DIY or Pro: When Mixing, Hire a Pro

Here’s another oldie, but goodie, worthy of reposting:

For the independent musician, recording an album of late has often become a Do-It-Yourself (DIY) proposition. There are many reasons for not going it entirely alone: hiring a producer can get you a faster, more professional, and possibly even cheaper project. However, there are still some musicians who, for financial or artistic reasons, want to record themselves. Knowing when to call for help is the mark of a professional musician, and those looking to achieve sales or attract label support would do well to consider hiring a professional mixing engineer to round out their DIY spirit.

Mixing is an art. So is recording, but the basics – you put a microphone here and move it until it sounds good, then press record ­ make a certain intuitive sense to musicians. Mixing is not a technologic process and so has no basis in common experience. In other words, nothing about being a musician helps you mix. Mix engineers spend years developing a feel for how music fits together and actually learn to hear music, in time and frequency, in ways completely different from and foreign to a musician.
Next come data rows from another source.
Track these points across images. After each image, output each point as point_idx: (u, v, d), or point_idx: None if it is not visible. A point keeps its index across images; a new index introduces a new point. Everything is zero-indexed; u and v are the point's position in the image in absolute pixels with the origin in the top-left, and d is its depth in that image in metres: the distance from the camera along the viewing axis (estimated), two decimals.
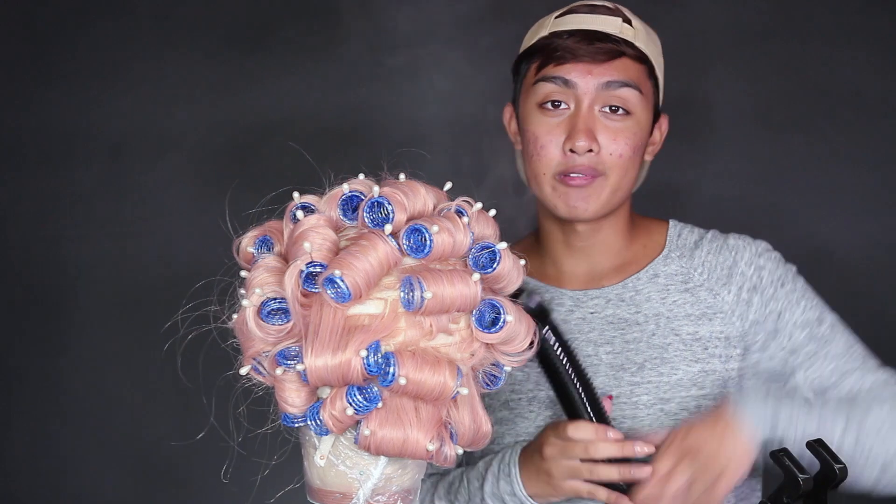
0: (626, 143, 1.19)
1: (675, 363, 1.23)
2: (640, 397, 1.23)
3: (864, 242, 2.08)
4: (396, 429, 0.79)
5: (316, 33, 2.18)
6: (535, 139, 1.21)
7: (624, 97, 1.19)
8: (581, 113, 1.19)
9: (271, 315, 0.79)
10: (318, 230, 0.81)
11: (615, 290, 1.28)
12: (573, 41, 1.19)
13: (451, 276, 0.80)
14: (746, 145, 2.12)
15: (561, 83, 1.19)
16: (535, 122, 1.21)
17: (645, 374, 1.23)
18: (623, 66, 1.19)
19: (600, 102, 1.19)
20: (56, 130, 2.19)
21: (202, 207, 2.12)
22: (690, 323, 1.24)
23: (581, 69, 1.18)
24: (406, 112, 2.17)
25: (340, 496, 0.84)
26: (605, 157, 1.19)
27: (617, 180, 1.21)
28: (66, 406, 2.19)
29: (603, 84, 1.18)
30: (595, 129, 1.18)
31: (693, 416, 1.21)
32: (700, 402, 1.22)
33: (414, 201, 0.83)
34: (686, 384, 1.22)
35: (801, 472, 0.90)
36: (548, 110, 1.20)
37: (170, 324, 0.89)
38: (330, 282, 0.78)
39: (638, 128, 1.21)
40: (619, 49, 1.19)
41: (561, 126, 1.20)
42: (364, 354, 0.77)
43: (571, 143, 1.18)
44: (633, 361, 1.24)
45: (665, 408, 1.22)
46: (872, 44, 2.08)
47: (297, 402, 0.81)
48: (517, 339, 0.84)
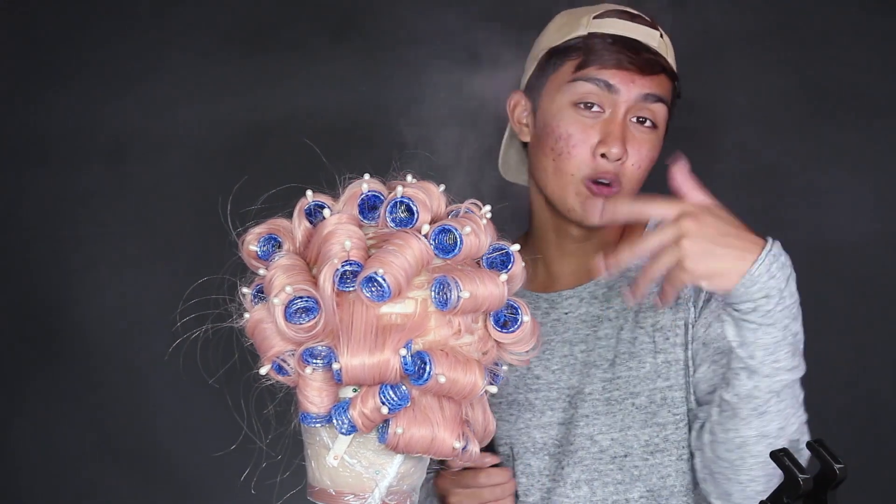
0: (648, 155, 1.22)
1: (642, 356, 1.23)
2: (611, 393, 1.24)
3: (864, 242, 2.08)
4: (425, 427, 0.80)
5: (316, 33, 2.18)
6: (569, 137, 1.20)
7: (655, 111, 1.21)
8: (617, 120, 1.19)
9: (296, 314, 0.79)
10: (347, 229, 0.81)
11: (588, 289, 1.29)
12: (618, 47, 1.20)
13: (482, 276, 0.81)
14: (747, 145, 2.12)
15: (603, 86, 1.19)
16: (568, 119, 1.21)
17: (616, 370, 1.24)
18: (661, 81, 1.21)
19: (633, 112, 1.20)
20: (56, 130, 2.19)
21: (202, 207, 2.12)
22: (653, 314, 1.25)
23: (625, 77, 1.19)
24: (406, 112, 2.17)
25: (352, 497, 0.84)
26: (628, 166, 1.20)
27: (630, 192, 1.22)
28: (67, 406, 2.19)
29: (642, 95, 1.20)
30: (627, 138, 1.19)
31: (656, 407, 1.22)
32: (665, 393, 1.22)
33: (433, 202, 0.84)
34: (652, 376, 1.23)
35: (801, 472, 0.90)
36: (582, 110, 1.21)
37: (180, 324, 0.89)
38: (370, 280, 0.78)
39: (658, 142, 1.23)
40: (660, 63, 1.21)
41: (595, 128, 1.20)
42: (403, 353, 0.78)
43: (605, 149, 1.18)
44: (604, 358, 1.25)
45: (636, 402, 1.23)
46: (872, 44, 2.07)
47: (320, 402, 0.81)
48: (529, 339, 0.85)
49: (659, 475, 1.22)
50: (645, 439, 1.23)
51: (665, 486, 1.22)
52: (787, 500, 0.91)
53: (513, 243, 0.89)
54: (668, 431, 1.22)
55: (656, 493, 1.22)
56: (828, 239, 2.08)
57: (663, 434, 1.22)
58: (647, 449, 1.23)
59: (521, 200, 1.38)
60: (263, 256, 0.87)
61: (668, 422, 1.22)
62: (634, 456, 1.23)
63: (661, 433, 1.22)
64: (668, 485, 1.22)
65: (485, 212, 0.87)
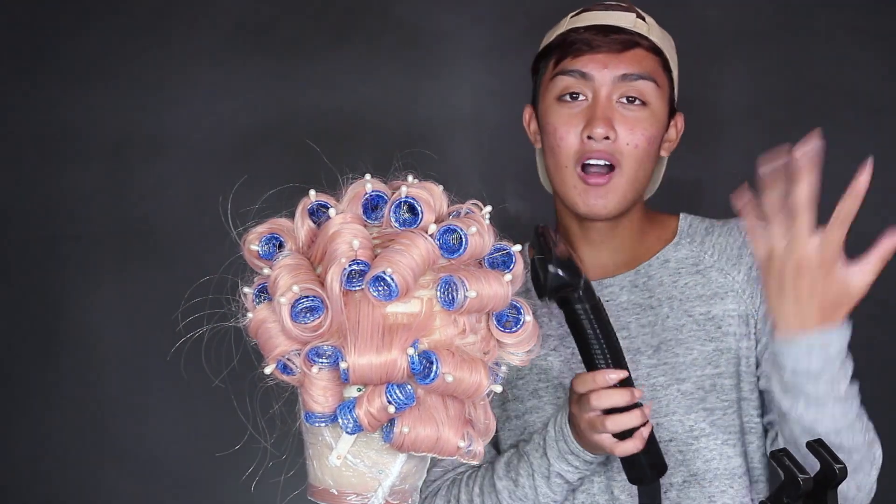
0: (643, 133, 1.22)
1: (690, 343, 1.25)
2: (656, 379, 1.25)
3: (864, 242, 2.08)
4: (430, 426, 0.80)
5: (316, 33, 2.18)
6: (555, 130, 1.23)
7: (640, 88, 1.22)
8: (599, 102, 1.21)
9: (302, 313, 0.79)
10: (353, 229, 0.81)
11: (628, 277, 1.30)
12: (588, 34, 1.22)
13: (487, 276, 0.81)
14: (747, 145, 2.12)
15: (578, 76, 1.22)
16: (554, 114, 1.24)
17: (661, 356, 1.25)
18: (638, 57, 1.22)
19: (618, 93, 1.21)
20: (56, 130, 2.19)
21: (203, 207, 2.12)
22: (703, 303, 1.26)
23: (597, 61, 1.21)
24: (406, 112, 2.17)
25: (355, 496, 0.84)
26: (622, 146, 1.21)
27: (632, 172, 1.23)
28: (67, 406, 2.19)
29: (619, 76, 1.21)
30: (613, 118, 1.21)
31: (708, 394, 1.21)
32: (715, 380, 1.24)
33: (435, 202, 0.84)
34: (701, 363, 1.24)
35: (801, 472, 0.90)
36: (566, 102, 1.23)
37: (183, 324, 0.89)
38: (378, 279, 0.78)
39: (654, 119, 1.23)
40: (634, 40, 1.22)
41: (579, 116, 1.22)
42: (411, 353, 0.78)
43: (590, 130, 1.20)
44: (648, 344, 1.26)
45: (681, 388, 1.24)
46: (873, 44, 2.08)
47: (325, 401, 0.81)
48: (530, 339, 0.86)
49: (703, 459, 1.23)
50: (690, 424, 1.24)
51: (709, 469, 1.23)
52: (788, 499, 0.91)
53: (514, 244, 0.89)
54: (715, 416, 1.24)
55: (700, 476, 1.23)
56: None
57: (710, 419, 1.24)
58: (692, 434, 1.24)
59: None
60: (265, 256, 0.87)
61: (716, 407, 1.24)
62: (679, 441, 1.24)
63: (709, 418, 1.24)
64: (713, 468, 1.24)
65: (485, 212, 0.88)
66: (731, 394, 1.24)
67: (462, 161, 2.13)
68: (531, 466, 1.22)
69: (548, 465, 1.20)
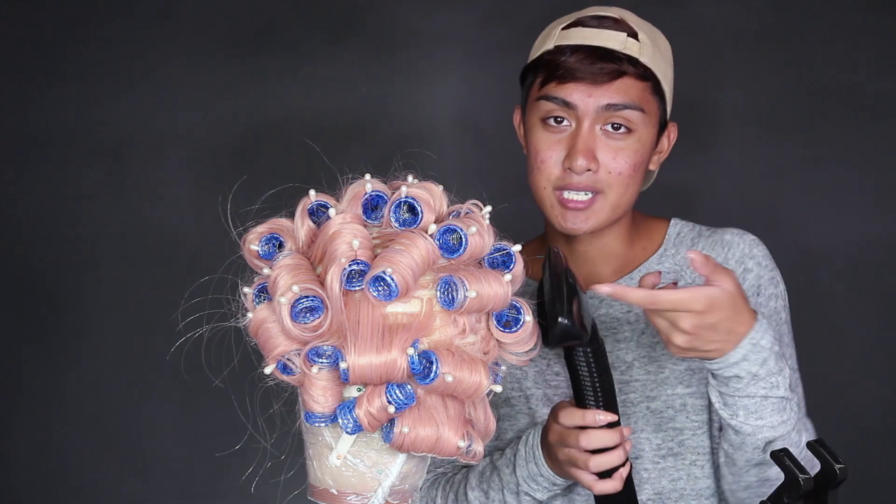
0: (626, 161, 1.19)
1: (662, 361, 1.24)
2: (628, 395, 1.24)
3: (865, 242, 2.08)
4: (430, 427, 0.80)
5: (316, 33, 2.18)
6: (537, 153, 1.21)
7: (626, 116, 1.19)
8: (581, 133, 1.18)
9: (302, 313, 0.79)
10: (354, 228, 0.81)
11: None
12: (575, 59, 1.18)
13: (487, 276, 0.81)
14: (747, 146, 2.12)
15: (561, 103, 1.19)
16: (536, 136, 1.22)
17: (633, 373, 1.24)
18: (625, 86, 1.18)
19: (601, 121, 1.19)
20: (57, 130, 2.19)
21: (203, 207, 2.12)
22: None
23: (582, 90, 1.18)
24: (406, 112, 2.18)
25: (355, 496, 0.84)
26: (604, 175, 1.19)
27: (616, 198, 1.21)
28: (67, 406, 2.19)
29: (604, 105, 1.18)
30: (595, 147, 1.18)
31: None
32: (685, 399, 1.23)
33: (435, 202, 0.84)
34: (672, 382, 1.23)
35: (801, 472, 0.90)
36: (550, 126, 1.21)
37: (183, 324, 0.89)
38: (378, 279, 0.78)
39: (639, 145, 1.20)
40: (621, 69, 1.18)
41: (561, 143, 1.20)
42: (411, 353, 0.78)
43: (570, 162, 1.18)
44: (622, 360, 1.25)
45: (651, 405, 1.23)
46: (872, 44, 2.08)
47: (325, 401, 0.81)
48: (529, 339, 0.85)
49: (669, 478, 1.23)
50: (657, 443, 1.23)
51: (675, 489, 1.23)
52: (788, 499, 0.91)
53: (514, 244, 0.89)
54: (684, 436, 1.23)
55: (665, 496, 1.23)
56: (827, 239, 2.08)
57: (679, 439, 1.23)
58: (659, 453, 1.23)
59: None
60: (265, 256, 0.87)
61: (685, 427, 1.23)
62: (644, 459, 1.23)
63: (677, 437, 1.23)
64: (679, 488, 1.23)
65: (485, 212, 0.87)
66: (702, 414, 1.23)
67: (462, 161, 2.13)
68: (501, 482, 1.22)
69: (516, 483, 1.20)
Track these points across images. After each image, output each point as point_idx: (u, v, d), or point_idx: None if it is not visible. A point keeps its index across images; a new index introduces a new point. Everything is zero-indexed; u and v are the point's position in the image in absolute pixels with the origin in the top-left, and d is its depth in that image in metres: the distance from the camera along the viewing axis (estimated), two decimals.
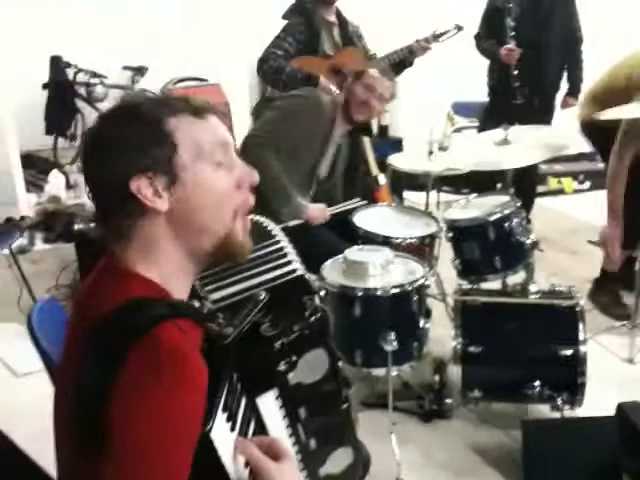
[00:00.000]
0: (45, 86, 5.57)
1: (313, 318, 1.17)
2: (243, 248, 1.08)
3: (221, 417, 0.96)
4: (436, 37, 3.47)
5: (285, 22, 3.54)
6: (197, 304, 1.07)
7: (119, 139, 0.99)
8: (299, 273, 1.23)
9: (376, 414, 2.56)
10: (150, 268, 1.01)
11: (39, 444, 1.33)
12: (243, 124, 4.47)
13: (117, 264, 1.01)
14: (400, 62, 3.49)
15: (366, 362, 2.25)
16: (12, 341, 3.23)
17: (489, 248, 2.54)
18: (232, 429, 1.01)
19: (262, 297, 1.11)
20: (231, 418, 1.01)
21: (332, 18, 3.55)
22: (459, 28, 3.51)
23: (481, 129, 4.17)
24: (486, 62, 4.20)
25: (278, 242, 1.32)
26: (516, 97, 3.96)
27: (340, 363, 1.24)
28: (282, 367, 1.13)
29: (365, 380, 2.65)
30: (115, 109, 1.03)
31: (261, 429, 1.11)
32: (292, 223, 2.65)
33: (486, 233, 2.52)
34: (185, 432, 0.88)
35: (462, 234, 2.61)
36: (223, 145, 1.04)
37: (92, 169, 1.02)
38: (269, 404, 1.13)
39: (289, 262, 1.26)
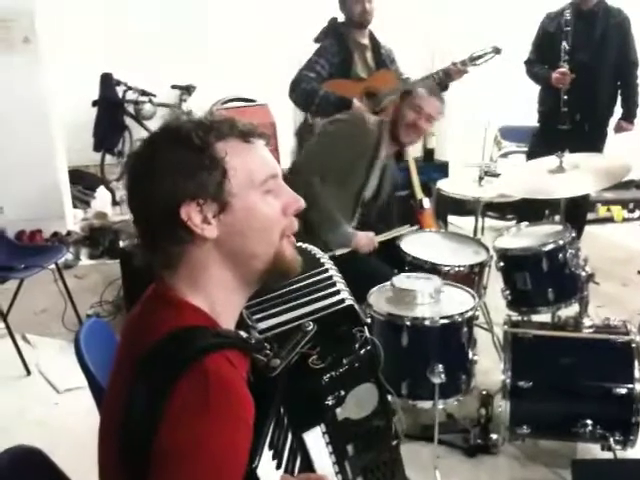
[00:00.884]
0: (95, 103, 5.67)
1: (363, 351, 1.14)
2: (293, 264, 1.06)
3: (267, 454, 0.94)
4: (473, 60, 3.36)
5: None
6: (244, 334, 1.04)
7: (167, 164, 0.97)
8: (348, 303, 1.18)
9: (418, 446, 2.50)
10: (199, 296, 0.99)
11: (79, 461, 1.32)
12: (288, 145, 4.47)
13: (165, 291, 1.00)
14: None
15: (412, 394, 2.20)
16: (55, 357, 3.27)
17: (542, 279, 2.47)
18: (278, 467, 0.99)
19: (310, 328, 1.07)
20: (277, 455, 0.98)
21: (365, 41, 3.52)
22: (497, 51, 3.39)
23: (530, 155, 4.08)
24: (534, 86, 4.14)
25: (327, 270, 1.29)
26: (565, 122, 3.89)
27: (390, 397, 1.19)
28: (330, 402, 1.10)
29: (407, 410, 2.59)
30: (161, 133, 1.01)
31: (307, 465, 1.08)
32: (339, 252, 2.60)
33: (540, 264, 2.45)
34: (231, 468, 0.86)
35: (514, 264, 2.54)
36: (271, 174, 1.02)
37: (139, 195, 1.00)
38: (316, 440, 1.10)
39: (338, 292, 1.22)
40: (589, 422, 2.23)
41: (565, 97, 3.86)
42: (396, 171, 3.19)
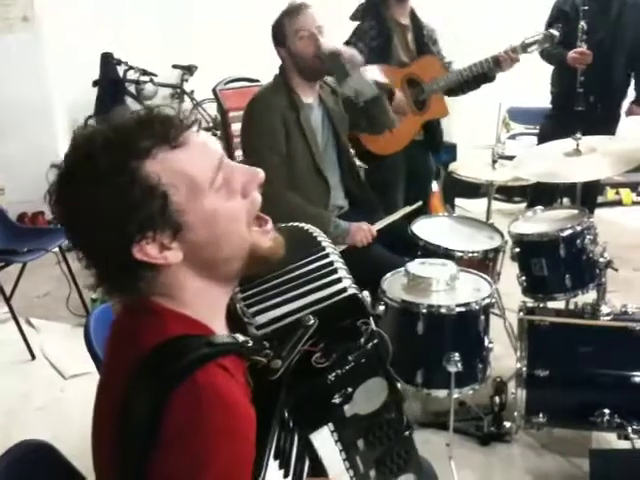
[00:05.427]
0: (95, 83, 5.58)
1: (369, 345, 1.05)
2: (273, 250, 0.98)
3: (273, 465, 0.89)
4: (525, 47, 3.11)
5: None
6: (241, 337, 0.95)
7: (96, 214, 0.84)
8: (351, 292, 1.08)
9: (428, 434, 2.47)
10: (180, 305, 0.92)
11: (85, 448, 1.27)
12: None
13: (144, 305, 0.92)
14: (481, 75, 3.19)
15: (427, 383, 2.14)
16: (60, 342, 3.23)
17: (559, 265, 2.41)
18: (285, 475, 0.94)
19: (311, 322, 0.99)
20: (284, 464, 0.94)
21: (406, 20, 3.24)
22: (551, 37, 3.13)
23: (542, 137, 4.01)
24: (543, 67, 4.05)
25: (327, 255, 1.18)
26: (580, 104, 3.80)
27: (399, 385, 1.13)
28: (337, 400, 1.04)
29: (417, 397, 2.54)
30: (76, 170, 0.87)
31: (316, 464, 1.03)
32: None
33: (557, 249, 2.39)
34: None
35: (530, 249, 2.47)
36: (217, 165, 0.90)
37: (79, 246, 0.90)
38: (324, 439, 1.05)
39: (339, 279, 1.11)
40: (607, 411, 2.18)
41: (582, 78, 3.77)
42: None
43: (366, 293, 1.13)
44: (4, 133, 4.45)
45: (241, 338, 0.94)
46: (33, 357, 3.15)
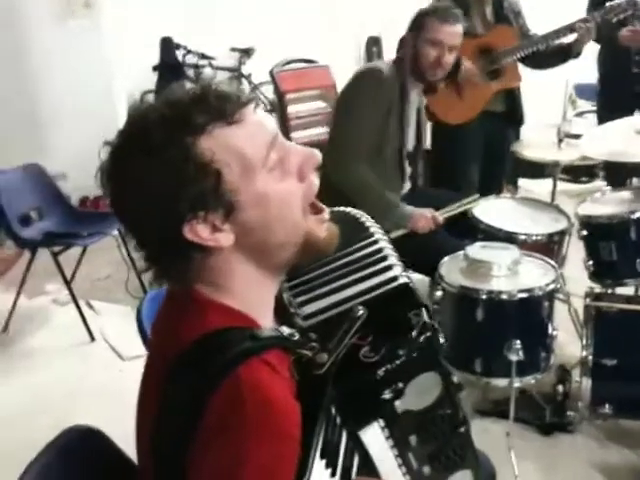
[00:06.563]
0: (155, 68, 5.64)
1: (422, 338, 0.99)
2: (327, 241, 0.93)
3: (319, 464, 0.84)
4: (605, 14, 2.92)
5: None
6: (286, 329, 0.90)
7: (147, 189, 0.82)
8: (402, 281, 1.01)
9: (488, 423, 2.40)
10: (227, 295, 0.88)
11: None
12: None
13: (188, 295, 0.88)
14: (562, 49, 3.08)
15: (486, 371, 2.07)
16: (119, 324, 3.27)
17: (630, 249, 2.28)
18: (333, 474, 0.90)
19: (359, 313, 0.93)
20: (331, 463, 0.89)
21: None
22: (634, 4, 2.92)
23: (600, 119, 3.81)
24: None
25: (376, 242, 1.11)
26: (636, 85, 3.58)
27: (455, 376, 1.06)
28: (387, 395, 0.99)
29: (476, 385, 2.47)
30: (127, 145, 0.84)
31: (366, 462, 0.99)
32: (395, 234, 2.39)
33: (627, 232, 2.26)
34: None
35: (598, 232, 2.35)
36: (271, 142, 0.86)
37: (129, 224, 0.87)
38: (374, 436, 1.00)
39: (389, 267, 1.04)
40: None
41: (637, 57, 3.54)
42: None
43: (416, 277, 1.06)
44: (66, 119, 4.54)
45: (286, 331, 0.89)
46: (93, 339, 3.20)
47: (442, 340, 1.06)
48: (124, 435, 1.20)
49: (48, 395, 2.75)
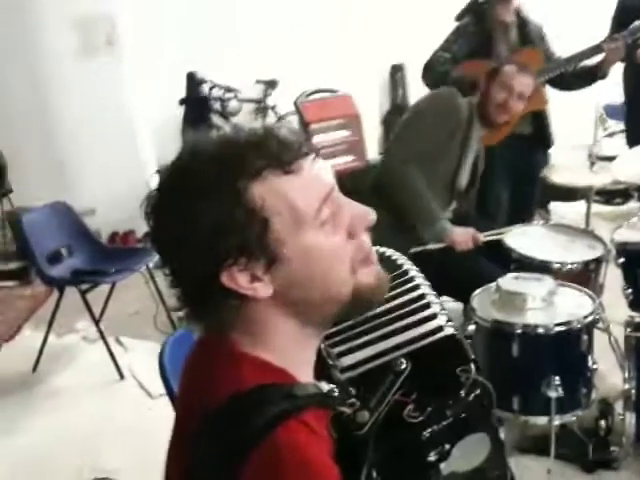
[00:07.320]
0: (182, 102, 5.69)
1: (471, 397, 0.92)
2: (377, 293, 0.86)
3: None
4: (632, 34, 2.90)
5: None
6: (325, 385, 0.85)
7: (192, 227, 0.78)
8: (449, 332, 0.95)
9: (527, 460, 2.30)
10: (263, 349, 0.83)
11: None
12: (373, 135, 4.31)
13: (223, 344, 0.84)
14: (589, 71, 3.08)
15: (524, 409, 1.99)
16: (148, 360, 3.23)
17: None
18: None
19: (403, 367, 0.89)
20: None
21: (509, 18, 3.23)
22: None
23: (629, 139, 3.73)
24: None
25: (417, 287, 1.04)
26: None
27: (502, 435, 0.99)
28: (432, 458, 0.91)
29: (514, 423, 2.37)
30: (178, 180, 0.81)
31: None
32: (432, 246, 2.42)
33: None
34: None
35: (636, 259, 2.27)
36: (326, 197, 0.81)
37: (169, 261, 0.84)
38: None
39: (433, 315, 0.98)
40: None
41: None
42: None
43: (459, 308, 0.99)
44: (92, 153, 4.59)
45: (326, 387, 0.84)
46: (122, 377, 3.18)
47: (494, 396, 0.98)
48: (155, 474, 1.16)
49: (74, 435, 2.72)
This is not to say you can’t be good at both, but those who are recognize that these are two different skills entirely.

JT in studio with Mike Burke

Professional mixers in a professional studio make all the difference.

The anticipated cost of hiring a professional mixer might deter most musicians. However, a savvy artist knows that that cost is often less than you would think, and is certainly less that he/she would spend in time and gear to do it themselves. When you add in both the professionalism and polish that a mixer will bring to your project, and the added benefit of association of that mix engineer with your project, can you really afford not to hire one?

The sad reality in the Music Industry is that most label people who are in a position of help your project, aren’t going to give it the time of day. They are overworked, bombarded by crud-y demos, and only a small part of their job is looking for new acts. Standing out in the pile of demos four feet high on their desk is the key. To do this, you must have an undeniable presentation: great songs, superior recording, and professional image. Working with a great mixer will elevate your recording and give you some cred with the A&R guys too. Obviously, many mix engineers have contacts with whom they can “put in a good word” if they really believe in a project.

Technological advances have their benefit ­ you often don’t even have to leave your house to work with a great mixer. The Internet allows you to transfer files directly to your mix engineer, and geography is no longer any limitation on with whom you can work.

Given the benefits a professional mix engineer can bring to your project ­ experience, polish, professionalism, and visibility ­ even those die-hard DIYers should have their recordings professionally mixed. It’s less expensive than you think, and the benefits make it a no-brainer.

© 2005 Digital Bear Entertainment. All Rights Reserved. No portion of this document may be used, duplicated, or copied without permission of DBE.


2 responses to “DIY or Pro: When Mixing, Hire a Pro

    • My point, which is pretty clear, I think, it that mixers and musicians think differently. Again there are some who, perhaps like you and me, who can do both, but they’re non-overlapping skill sets. As musicians we think it terms of instruments, tone, notes, and rhythm. As a mixer, we think about frequency ranges, dynamics, delay and reverberation, and stereo imaging. They’re really different ways of looking at similar things, but the different perspective stems from different tasks and skills needed at specific points in the record-making process.